Anche nella squadra di governo, i problemi di “casting” avevano già condizionato il 2018, segnato in particolare dalle fragorose dimissioni, annunciate a fine agosto alla radio ancor prima di essere comunicate a Macron, del superministro Nicolas Hulot: il titolare della Transizione ecologica e solidale, di gran lunga il volto più popolare dell’esecutivo. Sul fronte delle riforme, invece, viene contestata in particolare la politica economica di Macron, che non riesce a scrollarsi di dosso l’immagine di «presidente dei ricchi». Dopo la “flat tax” sui proventi finanziari che favorisce i più facoltosi investitori, ci sono state le limature dei sussidi ai ceti disagiati, il recente giro di vite per i disoccupati iscritti al collocamento, il rendimento ormai striminzito e “congelato” del più popolare libretto di risparmio fra i francesi di condizione modesta, il 'livret A', che è valso ieri a Macron pure le aspre critiche di Clcv, influente sigla dei consumatori. La crisi dei “gilet gialli”, intanto, mostra segni contrastanti. La dirompente burrasca sociale di fine novembre e inizio dicembre si è progressivamente sgonfiata, fra manifestanti in forte calo, apparente dialogo fra esecutivo e contestatori, scuse e promesse presidenziali di correttivi, biasimo generale per gli incidenti mortali provocati indirettamente dai blocchi stradali inscenati, così come per l’insidiosa presenza costante d’estremisti e teppisti nei cortei.

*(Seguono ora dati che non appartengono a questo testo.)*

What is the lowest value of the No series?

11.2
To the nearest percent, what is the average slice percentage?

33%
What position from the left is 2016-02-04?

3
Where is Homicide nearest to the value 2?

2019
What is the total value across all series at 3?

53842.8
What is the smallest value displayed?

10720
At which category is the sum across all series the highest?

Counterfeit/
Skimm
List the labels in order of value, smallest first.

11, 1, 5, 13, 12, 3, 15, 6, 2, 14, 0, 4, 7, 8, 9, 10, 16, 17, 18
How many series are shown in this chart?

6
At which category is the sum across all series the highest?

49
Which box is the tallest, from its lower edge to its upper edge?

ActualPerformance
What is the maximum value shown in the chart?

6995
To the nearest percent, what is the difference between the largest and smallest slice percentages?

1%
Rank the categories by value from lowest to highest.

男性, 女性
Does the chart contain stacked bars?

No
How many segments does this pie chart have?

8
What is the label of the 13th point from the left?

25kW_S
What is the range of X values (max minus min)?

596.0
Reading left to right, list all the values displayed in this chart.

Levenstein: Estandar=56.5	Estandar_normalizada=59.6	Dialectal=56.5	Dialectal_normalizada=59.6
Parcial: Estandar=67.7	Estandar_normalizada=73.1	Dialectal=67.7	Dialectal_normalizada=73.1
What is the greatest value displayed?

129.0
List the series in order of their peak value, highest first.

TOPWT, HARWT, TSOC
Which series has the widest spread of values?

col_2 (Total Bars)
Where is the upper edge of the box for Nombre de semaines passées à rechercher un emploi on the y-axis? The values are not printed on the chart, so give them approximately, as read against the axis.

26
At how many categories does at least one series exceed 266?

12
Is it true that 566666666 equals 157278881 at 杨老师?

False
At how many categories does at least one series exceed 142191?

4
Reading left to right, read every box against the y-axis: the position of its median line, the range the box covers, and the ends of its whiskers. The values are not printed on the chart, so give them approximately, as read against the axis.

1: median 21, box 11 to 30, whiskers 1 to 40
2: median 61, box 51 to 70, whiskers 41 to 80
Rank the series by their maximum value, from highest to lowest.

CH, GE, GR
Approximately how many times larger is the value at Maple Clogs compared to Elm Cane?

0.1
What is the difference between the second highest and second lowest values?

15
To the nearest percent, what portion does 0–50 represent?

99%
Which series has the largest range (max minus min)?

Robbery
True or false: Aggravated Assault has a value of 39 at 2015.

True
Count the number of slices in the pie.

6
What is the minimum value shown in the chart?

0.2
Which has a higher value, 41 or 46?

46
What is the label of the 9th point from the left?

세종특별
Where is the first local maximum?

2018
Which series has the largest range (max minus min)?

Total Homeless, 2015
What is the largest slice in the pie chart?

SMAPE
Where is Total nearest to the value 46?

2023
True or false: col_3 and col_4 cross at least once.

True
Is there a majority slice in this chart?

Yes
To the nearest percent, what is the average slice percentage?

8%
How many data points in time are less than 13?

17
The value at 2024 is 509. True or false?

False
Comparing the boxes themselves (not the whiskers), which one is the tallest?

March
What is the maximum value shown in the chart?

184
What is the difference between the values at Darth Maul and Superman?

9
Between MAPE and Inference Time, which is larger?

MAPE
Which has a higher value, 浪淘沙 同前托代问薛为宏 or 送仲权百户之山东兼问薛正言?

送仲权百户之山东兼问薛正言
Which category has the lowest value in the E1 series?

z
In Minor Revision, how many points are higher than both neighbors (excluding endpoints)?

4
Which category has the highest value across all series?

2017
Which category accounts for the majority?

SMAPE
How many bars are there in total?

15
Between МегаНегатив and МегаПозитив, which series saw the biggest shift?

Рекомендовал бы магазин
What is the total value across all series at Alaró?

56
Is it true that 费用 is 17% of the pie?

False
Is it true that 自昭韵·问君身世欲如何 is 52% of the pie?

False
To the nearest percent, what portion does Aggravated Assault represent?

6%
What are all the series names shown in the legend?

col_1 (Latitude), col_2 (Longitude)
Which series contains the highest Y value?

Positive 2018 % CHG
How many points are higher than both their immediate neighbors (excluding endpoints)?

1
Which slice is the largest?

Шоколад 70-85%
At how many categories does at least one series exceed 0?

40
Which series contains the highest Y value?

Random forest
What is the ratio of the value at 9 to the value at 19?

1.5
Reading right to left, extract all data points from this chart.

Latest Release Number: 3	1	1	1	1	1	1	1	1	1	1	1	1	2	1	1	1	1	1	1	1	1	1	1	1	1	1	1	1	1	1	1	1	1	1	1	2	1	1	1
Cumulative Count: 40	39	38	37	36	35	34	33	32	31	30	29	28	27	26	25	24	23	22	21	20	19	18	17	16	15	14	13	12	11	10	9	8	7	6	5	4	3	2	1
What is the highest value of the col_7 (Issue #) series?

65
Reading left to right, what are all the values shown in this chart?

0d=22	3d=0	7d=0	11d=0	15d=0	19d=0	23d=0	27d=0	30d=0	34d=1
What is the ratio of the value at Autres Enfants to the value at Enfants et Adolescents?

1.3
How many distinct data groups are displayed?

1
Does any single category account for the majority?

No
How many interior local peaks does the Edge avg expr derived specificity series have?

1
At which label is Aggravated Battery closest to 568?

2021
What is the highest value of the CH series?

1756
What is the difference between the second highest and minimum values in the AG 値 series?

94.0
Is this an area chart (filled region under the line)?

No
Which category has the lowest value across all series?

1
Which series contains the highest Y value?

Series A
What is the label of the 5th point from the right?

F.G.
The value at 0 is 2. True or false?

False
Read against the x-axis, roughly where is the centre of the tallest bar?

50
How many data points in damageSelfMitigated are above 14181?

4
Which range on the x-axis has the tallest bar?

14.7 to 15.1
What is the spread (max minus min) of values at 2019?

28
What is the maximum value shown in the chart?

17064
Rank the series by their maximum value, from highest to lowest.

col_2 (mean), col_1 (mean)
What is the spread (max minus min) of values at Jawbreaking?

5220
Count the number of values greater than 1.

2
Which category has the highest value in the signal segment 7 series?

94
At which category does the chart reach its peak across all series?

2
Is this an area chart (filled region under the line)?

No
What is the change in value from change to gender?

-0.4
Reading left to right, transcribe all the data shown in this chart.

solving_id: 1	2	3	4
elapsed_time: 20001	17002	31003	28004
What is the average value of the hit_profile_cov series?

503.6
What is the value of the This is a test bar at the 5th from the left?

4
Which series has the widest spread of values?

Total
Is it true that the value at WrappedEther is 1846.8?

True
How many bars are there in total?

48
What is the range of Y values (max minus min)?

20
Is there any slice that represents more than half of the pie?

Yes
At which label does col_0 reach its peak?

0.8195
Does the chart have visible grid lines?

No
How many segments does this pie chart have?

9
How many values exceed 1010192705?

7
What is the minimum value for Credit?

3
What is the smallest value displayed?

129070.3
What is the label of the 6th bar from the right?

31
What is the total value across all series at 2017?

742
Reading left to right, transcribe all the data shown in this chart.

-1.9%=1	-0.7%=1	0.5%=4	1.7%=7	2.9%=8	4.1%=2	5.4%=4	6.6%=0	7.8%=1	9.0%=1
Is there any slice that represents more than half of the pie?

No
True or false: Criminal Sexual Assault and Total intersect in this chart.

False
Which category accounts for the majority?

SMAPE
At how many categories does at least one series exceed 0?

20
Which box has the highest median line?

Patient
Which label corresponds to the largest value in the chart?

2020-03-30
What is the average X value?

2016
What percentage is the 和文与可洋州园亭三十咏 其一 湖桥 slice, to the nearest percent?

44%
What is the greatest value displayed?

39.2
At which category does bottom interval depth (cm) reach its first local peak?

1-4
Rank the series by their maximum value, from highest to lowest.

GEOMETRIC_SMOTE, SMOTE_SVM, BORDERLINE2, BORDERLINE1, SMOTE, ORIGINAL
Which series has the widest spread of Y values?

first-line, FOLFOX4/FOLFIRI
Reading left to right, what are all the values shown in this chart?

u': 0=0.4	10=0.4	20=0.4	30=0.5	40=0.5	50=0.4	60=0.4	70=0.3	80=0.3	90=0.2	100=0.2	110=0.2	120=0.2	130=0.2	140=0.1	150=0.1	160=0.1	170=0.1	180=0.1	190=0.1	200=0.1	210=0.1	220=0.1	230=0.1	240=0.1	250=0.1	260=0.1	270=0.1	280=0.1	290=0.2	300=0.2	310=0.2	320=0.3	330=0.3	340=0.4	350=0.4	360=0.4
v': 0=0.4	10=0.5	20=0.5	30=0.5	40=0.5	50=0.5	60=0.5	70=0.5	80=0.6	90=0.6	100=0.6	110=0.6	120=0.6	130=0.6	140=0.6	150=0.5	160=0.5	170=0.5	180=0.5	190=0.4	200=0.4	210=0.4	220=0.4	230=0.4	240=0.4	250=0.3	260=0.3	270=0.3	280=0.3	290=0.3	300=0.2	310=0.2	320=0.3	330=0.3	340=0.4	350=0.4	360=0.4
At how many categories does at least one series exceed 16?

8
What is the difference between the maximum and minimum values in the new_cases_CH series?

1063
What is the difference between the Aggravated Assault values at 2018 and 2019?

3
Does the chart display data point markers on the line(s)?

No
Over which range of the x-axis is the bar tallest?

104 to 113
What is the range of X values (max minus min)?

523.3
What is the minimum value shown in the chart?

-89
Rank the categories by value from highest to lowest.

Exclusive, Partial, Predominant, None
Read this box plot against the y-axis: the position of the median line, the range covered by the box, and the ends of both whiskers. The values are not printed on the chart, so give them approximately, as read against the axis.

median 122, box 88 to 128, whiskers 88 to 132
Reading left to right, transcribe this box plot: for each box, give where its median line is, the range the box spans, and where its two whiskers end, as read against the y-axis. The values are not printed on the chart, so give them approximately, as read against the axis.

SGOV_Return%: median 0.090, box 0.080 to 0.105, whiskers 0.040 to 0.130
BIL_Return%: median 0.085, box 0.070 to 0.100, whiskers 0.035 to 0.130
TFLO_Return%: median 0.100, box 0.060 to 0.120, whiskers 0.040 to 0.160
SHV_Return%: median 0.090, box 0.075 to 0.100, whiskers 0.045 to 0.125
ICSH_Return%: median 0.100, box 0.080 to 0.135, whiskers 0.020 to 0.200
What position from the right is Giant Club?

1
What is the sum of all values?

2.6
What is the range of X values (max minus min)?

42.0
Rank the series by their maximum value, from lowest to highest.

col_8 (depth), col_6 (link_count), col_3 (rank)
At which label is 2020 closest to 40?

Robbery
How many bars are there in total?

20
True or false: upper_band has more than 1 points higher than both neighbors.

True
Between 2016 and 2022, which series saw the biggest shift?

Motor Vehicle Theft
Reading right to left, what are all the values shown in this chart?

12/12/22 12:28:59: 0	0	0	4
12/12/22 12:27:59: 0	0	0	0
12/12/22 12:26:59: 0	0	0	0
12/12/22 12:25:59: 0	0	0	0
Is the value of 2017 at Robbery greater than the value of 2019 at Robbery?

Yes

Ma sul campo, gli irriducibili chiedono di scendere nuovamente in piazza domani, dopo aver bloccato nelle ultime ore, ancora una volta, due terminal petroliferi nei pressi di Rouen e Bordeaux. Inoltre, la crisi tende a tracimare a livello politico, anche per via delle ambizioni di alcune frange del movimento in vista delle elezioni europee. Ieri, i partiti d’ultradestra e d’ultrasinistra vicini ai contestatori hanno gridato allo scandalo per le ore passate in custodia da Eric Drouet, uno dei più controversi leader dei “gilet gialli”, rilasciato ieri pomeriggio dopo essere stato fermato mercoledì a Parigi con l’accusa di aver organizzato una manifestazione pubblica senza l’autorizzazione del prefetto.